A week has passed since the ambitious Goods and Services Tax (GST) was rolled out by the Centre after months of discussions and deliberations. While, there have been protests against the measure in some states and anger among the trader communities, the process of transformation has, on the whole, from the old regime to the new, has continued without any big impediment. The biggest criticism of the measure by the BJP-led government is that it has been launched in a ‘hurry’ and it does not fulfil the set goal of ‘one nation, one tax’.
A look at the positive and negative impact of GST after one week of its implementation:
Implementation in Jammu and Kashmir
After a delay of one week, the indirect tax regime was also implemented in the state of Jammu and Kashmir after the Assembly passed Goods and Services Tax Bill on Friday. While Opposition parties and traders in the state protested against its implementation citing J&K’s special status and Article 370, CM Mehbooba Mufti said, ““Our nation, Prime Minister, President maintained our dignity, we maintained theirs.”
Octroi and movement of heavy vehicles
Amid confusion caused by the new tax regime, the number of trucks, carrying goods, moving from one state to the other has come down. In Delhi, the entry of trucks has come down by 40 per cent. On the other hand, in most of the states, the sales tax, octroi and other tax checkpoints have been removed after GST implementation helping in a smoother and easier movement of the vehicles by only submitting a declaration of their goods.
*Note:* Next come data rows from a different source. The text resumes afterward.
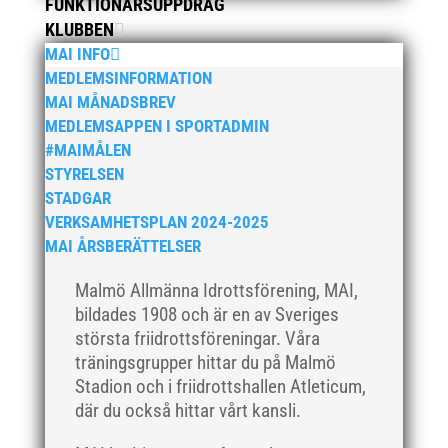
augusti 2019
FUNKTIONÄRSUPPDRAG
KLUBBEN
juli 2019
MAI INFO
juni 2019
MEDLEMSINFORMATION
maj 2019
MAI MÅNADSBREV
april 2019
MEDLEMSAPPEN I SPORTADMIN
#MAIMÅLEN
mars 2019
STYRELSEN
februari 2019
STADGAR
januari 2019
VERKSAMHETSPLAN 2024-2025
december 2018
MAI ÅRSBERÄTTELSER
november 2018
Malmö Allmänna Idrottsförening, MAI,
oktober 2018
bildades 1908 och är en av Sveriges
september 2018
största friidrottsföreningar. Våra
träningsgrupper hittar du på Malmö
augusti 2018
Stadion och i friidrottshallen Atleticum,
juli 2018
där du också hittar vårt kansli.
juni 2018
New courses and jobs for commerce students
The need for businesses to move from old tax regime to the new and introduction of monthly, quarterly and annual filing of tax returns has led to generation of more work for the CA firms. Owing to this, these firms have began hiring fresh commerce graduates to undertake the accounting and data compilation work. In addition, sensing the need, some colleges have also started offering courses in GST.
Tax on sanitary napkins
Perhaps, one of the biggest points of criticism for the government has been imposition of 18 per cent tax on sanitary napkins. On the other hand, zero per cent GST on condoms has been welcomed by many. One of the impact of such high tax rates on sanitary napkins has been on the sex workers of Sonagachi in West Bengal who will not have to pay a higher price for the product which was earlier made available to them at a subsidised rate.
Restaurant bill and other basic amenities
One of the most talked-about impact of GST is on the restaurant bills which will come down, in some cases a considerable decline, as the different taxes which were applicable in old regime have been subsumed into one. On the other hand, mobile network and Wifi rates have gone up.
The revised prices of cars and bikes under the new regime are comparatively lower. Manufacturing giants like Maruti Suzuke, Hyundai, Tata motors, Honda, Toyota, Mahindra and Mahindra, Renault, and several others cut prices of a number of products offered by them after the rolling out of GST. However, on the other hand, prices of some hybrid and luxury cars have also increased post GST.
Price rates in real estate sector
According to a report by Edelweiss Securities, the initial impact of GST on real estate is going to be a drop in prices by one to three per cent. A simpler tax rate and increased transparency is likely to improve buyer and investor sentiment. A reduced cost of logistics and likely increase in profit margin will help the developers too.
Small traders protest; TN theatres call off strike
According to reports, small traders like sculptors, sports equipment manufacturers, among others have also protested against the GST demanding a roll back. In addition, Tamil Nadu theatre owners also went on strike from July 3 closing down 1,100 theatres in the state protesting against ‘high’ tax rates but called it off on Wednesday after a committee of government officials and representatives of theatre association was formed to solve the issue.